Assuming that the "root" cell's number is the only significant one in each region (deducible from the examples), here is my backtracking solution:
from itertools import*
def f(a):
D=len(a[0])+1;S={D*r+c for r in range(len(a))for c in range(D-1)if a[r][c]};s=[{x,*t}for x in S for t in combinations({x-D,x-1,x+1,x+D}&S,a[x//D][x%D]-1)]
def B(s,S,d=1):
if{0}>S:return a
if[]==s:return 0
h,*t=s
if h<=S:
for x in h:a[x//D][x%D]=d
return h<=S and B(t,S-h,d+1)or B(t,S,d)
return B(s,S)
The input format is a 2D list of integers, blanks as zero, and the output format is also a 2D list of integers representing one region per number. The region number starts at one; zero is reserved for blank cells (as in input). If the given input is unsolvable, the function returns single zero (falsy value).

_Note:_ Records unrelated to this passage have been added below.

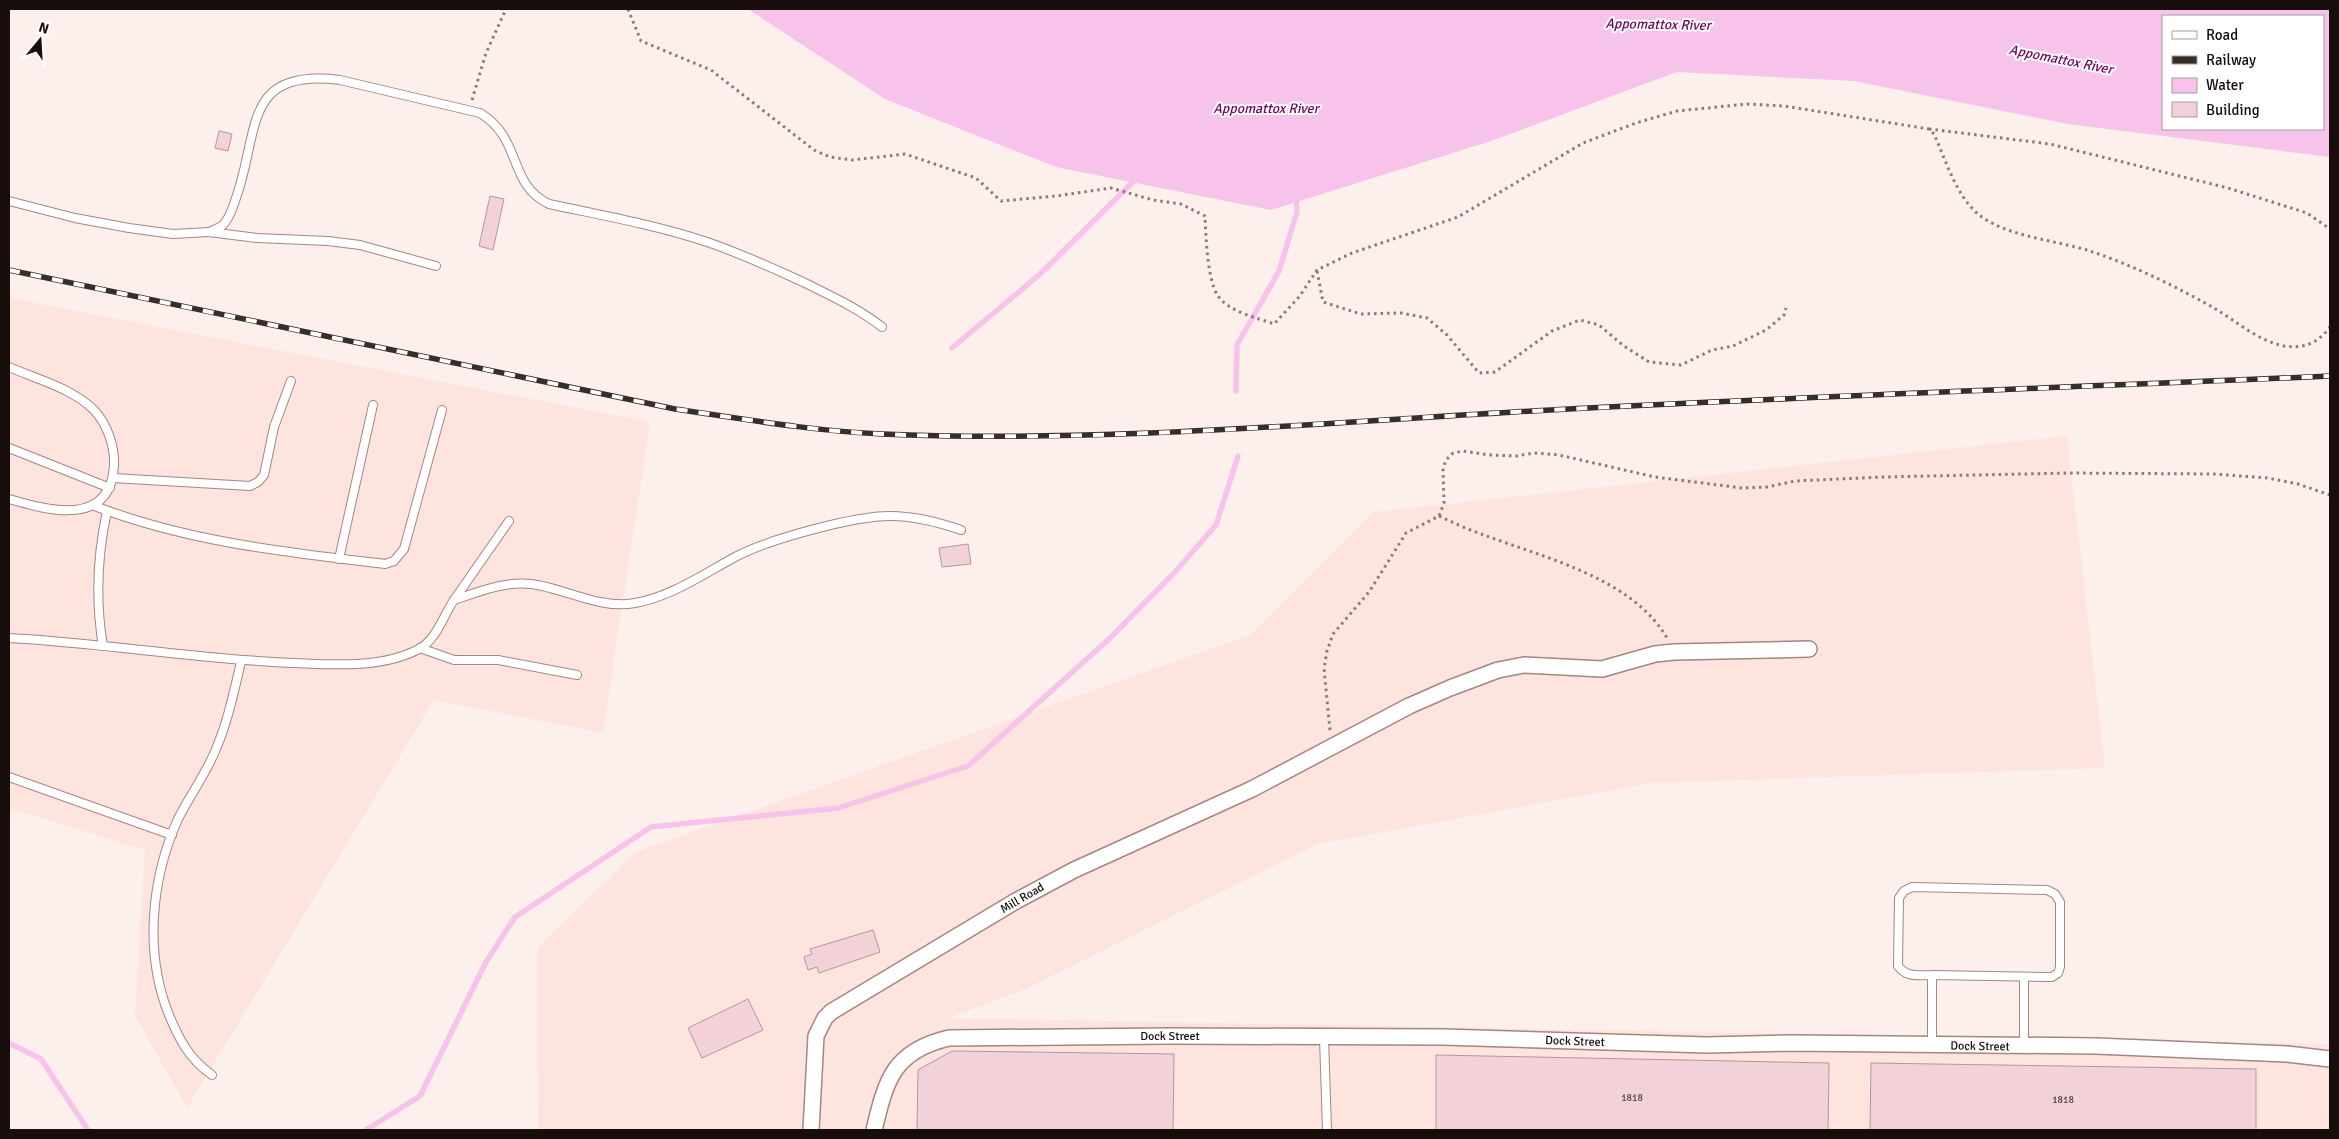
<svg xmlns="http://www.w3.org/2000/svg" width="2339" height="1139" viewBox="0 0 2339 1139" font-family="Signika,sans-serif">
	<style>
		.built { fill: #fde4df }
		.water { fill: #f7c3ea; fill-rule: evenodd }
		.lines { fill: none; stroke-linecap: round; stroke-linejoin: round }
		.stream { stroke: #f7c3ea; stroke-width: 5.5 }
		.building { fill: #f3d1d9; stroke: #b5969c }
		.service-casing { stroke: #a58680; stroke-width: 10 }
		.minor-casing { stroke: #a58680; stroke-width: 18 }
		.path { stroke: #877b78; stroke-width: 3; stroke-dasharray: 2.5 4; stroke-linecap: butt }
		.service { stroke: #fff; stroke-width: 8 }
		.minor { stroke: #fff; stroke-width: 15 }
		.rail-casing { stroke: #372d2b; stroke-width: 5.5 }
		.rail { stroke: #fff; stroke-width: 4; stroke-dasharray: 11; stroke-linecap: butt }
		.labels { text-anchor: middle; stroke-width: 4; stroke-linejoin: round; paint-order: stroke }
		.number-label { font-size: 10px; fill: #4e3e3e }
		.street-label { font-size: 12px; fill: #170d0b; stroke: #fff }
		.water-label { font-size: 14px; font-style: italic; fill: #6e065f; stroke: #fff }
	</style>
	<rect width="100%" height="100%" fill="#fdefec"/>
	<!-- built -->
	<g class="built">
		<path d="M9 298 650 422 603 733 434 700 187 1108 135 1015 145 850 9 808Z"/>
		<path d="M2067 436 2105 768 1651 783 1318 844 1019 992 948 1018 2330 1044V1130H538L537 948 636 852 1250 635 1373 512Z"/>
	</g>
	<!-- water -->
	<path class="water" d="M748 9H2330V157L2068 124 1854 81 1677 72 1491 141 1271 210 1056 167 885 99ZM2163 16H2323V129H2163Z"/>
	<g class="lines">
		<!-- stream -->
		<g class="stream">
			<path d="M952 348 1039 275 1138 177"/>
			<path d="M1236 391 1237 345 1279 271 1297 212 1296 196"/>
			<path d="M9 1043 41 1059 88 1130"/>
			<path d="M366 1130 420 1096 486 962 515 917 651 827 838 808 968 766 1109 639 1174 573 1216 525 1238 456"/>
		</g>
	</g>
	<!-- building -->
	<g class="building">
		<path d="M219 131 232 134 228 151 215 148Z"/>
		<path d="M490 196 504 199 493 250 479 246Z"/>
		<path d="M968 544 971 564 942 567 939 548Z"/>
		<path d="M873 930 880 952 819 973 817 967 808 970 804 957 812 954 810 949Z"/>
		<path d="M748 999 763 1030 702 1058 688 1028Z"/>
		<path d="M952 1051 1174 1054 1173 1130H917L918 1070Z"/>
		<path d="M1436 1055 1829 1063 1828 1130H1436Z"/>
		<path d="M1871 1063 2256 1069V1130H1870Z"/>
	</g>
	<g class="lines">
		<!-- service casing -->
		<g class="service-casing">
			<g id="service">
				<path d="M9 201 75 218 129 228 173 234 209 232 257 238 328 241 360 245 436 266"/>
				<path d="M209 232C213 230 219 228 223 225 230 218 233 207 236 198 260 131 242 68 340 80L480 113C523 139 507 184 549 204 600 215 651 224 701 240 736 251 770 267 803 282 831 296 858 308 882 327"/>
				<path d="M9 367C36 379 72 388 94 410 107 424 115 446 114 466 110 527 50 511 9 499"/>
				<path d="M9 448 110 488"/>
				<path d="M113 478 250 486 258 482 264 475 274 427 291 381"/>
				<path d="M92 505C187 542 285 552 385 564L394 561 404 549 442 410"/>
				<path d="M339 559 373 405"/>
				<path d="M454 600 509 521"/>
				<path d="M9 638C105 643 200 660 296 663 336 665 383 668 419 649 437 639 443 616 454 600 478 592 505 581 531 584 565 588 600 610 635 603 671 597 705 573 737 556 770 539 854 516 890 516 914 516 938 522 961 530"/>
				<path d="M103 646C95 599 97 557 107 511"/>
				<path d="M420 648 454 660H498L577 675"/>
				<path d="M9 777 172 835"/>
				<path d="M2024 977V1046"/>
				<path d="M1324 1038 1327 1130"/>
				<path d="M1932 1045V975C1918 975 1907 978 1898 966L1899 898 1904 891 1912 887 2047 890 2055 894 2060 902V967L2058 973 2052 977 1932 975"/>
				<path d="M212 1075C189 1059 179 1039 169 1015 144 953 151 879 178 819 190 795 206 774 216 749 228 721 234 691 241 662"/>
			</g>
		</g>
		<!-- minor casing -->
		<g class="minor-casing">
			<g id="minor">
				<path d="M811 1130 816 1036 825 1018 831 1012 1016 901 1074 870 1252 789 1409 706 1450 688 1498 670 1524 665 1602 669 1655 654 1674 652 1809 649"/>
				<path d="M874 1130C886 1080 893 1051 949 1038L1169 1036 1443 1037 1707 1045 1792 1043 2096 1046 2287 1054 2330 1059"/>
			</g>
		</g>
		<!-- path -->
		<g class="path">
			<path d="M628 9 641 41 711 70 814 150 830 157 852 160 905 154 976 178 1001 201 1056 196 1111 188 1153 200 1181 204 1205 216C1206 236 1207 280 1218 296 1229 312 1258 318 1274 324L1299 297 1317 270 1352 253 1458 217 1583 143 1636 123 1677 111 1747 104 1784 106 1929 129 1934 134C1946 161 1956 195 1978 214 2006 237 2056 240 2090 251 2132 265 2175 286 2214 308 2236 321 2258 341 2284 346 2304 349 2318 343 2330 327"/>
			<path d="M472 100 486 53 506 9"/>
			<path d="M1929 129 2050 144 2228 188 2307 213 2330 229"/>
			<path d="M1317 271 1323 302 1361 314 1401 313 1427 318 1447 335 1479 373 1495 372 1552 331 1580 320 1599 325 1624 346 1649 362 1681 365 1712 350 1733 346 1766 330 1784 315 1786 308"/>
			<path d="M1439 516C1454 523 1469 530 1484 535 1545 558 1632 578 1667 638"/>
			<path d="M1330 730 1324 669 1327 651 1333 634 1369 592 1406 533 1439 516 1444 503 1443 468 1446 460 1453 453 1463 451 1489 455 1516 456 1534 453 1559 455 1655 477 1742 488 1767 487 1795 481 1883 477 2070 473 2214 474 2267 478 2298 484 2330 495"/>
		</g>
		<!-- service -->
		<use href="#service" class="service"/>
		<!-- minor -->
		<use href="#minor" class="minor"/>
		<!-- rail casing -->
		<g class="rail-casing">
			<path id="rail" d="M9 270 675 409C744 419 812 431 882 434 1093 443 1304 424 1514 412 1786 397 2058 388 2330 376"/>
		</g>
		<!-- rail -->
		<use href="#rail" class="rail"/>
	</g>
	<g class="labels">
		<!-- number labels -->
		<g class="number-label">
			<text x="1632" y="1101">1818</text>
			<text x="2063" y="1103">1818</text>
		</g>
		<!-- street labels -->
		<g class="street-label">
			<text transform="translate(1022 898) rotate(-30)" y="4">Mill Road</text>
			<text x="1170" y="1040">Dock Street</text>
			<text transform="translate(1575 1041) rotate(2)" y="4">Dock Street</text>
			<text transform="translate(1980 1046) rotate(1)" y="4">Dock Street</text>
		</g>
		<!-- water labels -->
		<g class="water-label">
			<text transform="translate(1658 24) rotate(1)" y="5">Appomattox River</text>
			<text transform="translate(2061 59) rotate(11)" y="5">Appomattox River</text>
			<text x="1266" y="113">Appomattox River</text>
		</g>
	</g>
	<!-- border -->
	<rect width="2339" height="1139" fill="none" stroke="#170d0b" stroke-width="20"/>
	<!-- legend -->
	<rect x="2162" y="15" width="162" height="115" fill="#ffffff" stroke="#a29e9d"/>
	<rect x="2172" y="31" width="25" height="8" fill="#ffffff" stroke="#a29e9d"/>
	<text x="2206" y="40" font-size="15" fill="#170d0b">Road</text>
	<rect x="2172" y="56" width="25" height="8" fill="#372d2b" stroke="#a29e9d"/>
	<text x="2206" y="65" font-size="15" fill="#170d0b">Railway</text>
	<rect x="2172" y="78" width="25" height="15" fill="#f7c3ea" stroke="#a29e9d"/>
	<text x="2206" y="90" font-size="15" fill="#170d0b">Water</text>
	<rect x="2172" y="102" width="25" height="15" fill="#f3d1d9" stroke="#a29e9d"/>
	<text x="2206" y="115" font-size="15" fill="#170d0b">Building</text>
	<!-- north arrow -->
	<g transform="translate(40 40) rotate(18)" stroke="#ffffff" stroke-width="4" paint-order="stroke">
	<path d="M0-4L9 19L0 12L-9 19Z" fill="#170d0b"/>
	<text y="-8" font-size="14" font-weight="bold" text-anchor="middle" fill="#170d0b">N</text>
	</g>
</svg>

For example, the test case 5 is input as
[[2,3,2],
[3,4,3],
[0,4,0],
[3,3,3],
[2,3,2],
[0,3,0]]
and the output is
[[1,1,1],
[2,2,2],
[0,2,0],
[3,4,5],
[3,4,5],
[0,4,0]]
Ungolfed, with comments:
from itertools import*
def f(a):
# Rows, cols, fake-cols to prevent neighbors wrap around
R,C=len(a),len(a[0]);D=C+1
# All valid cells represented as integers
S={D*r+c for r in range(R) for c in range(C) if a[r][c]}
# All valid regions rooted at each cell
s=[{x,*t} for x in S for t in combinations({x-D,x-1,x+1,x+D}&S,a[x//D][x%D]-1)]
# Start backtracking
return backtrack(a,s,S,D)
# a: array to fill in the region numbers
# s: current candidates of regions
# S: current remaining cells to cover
# D: constant from f
# d: recursion depth == group number in the result
def backtrack(a,s,S,D,d=1):
# Empty S: the board is correctly covered, return the result
if not S:return a
# Empty s: no more candidate regions to use, return false
if not s:return 0
h,*t=s
# h is not a subset of S: h is not a valid cover, try with the rest using same depth
if not h<=S:return backtrack(a,t,S,D,d)
# h is a valid cover, write d to the cells in h
for x in h:a[x//D][x%D]=d
return backtrack(a,t,S-h,D,d+1)or backtrack(a,t,S,D,d)
Note: This is a special case of Set Packing which is well-known to be NP-complete. This specific problem has limited set size (max. 4) and there exist approximation algorithms to find "good" set packing in polynomial time, but they don't guarantee the maximum possible set packing (which is strictly required in this problem).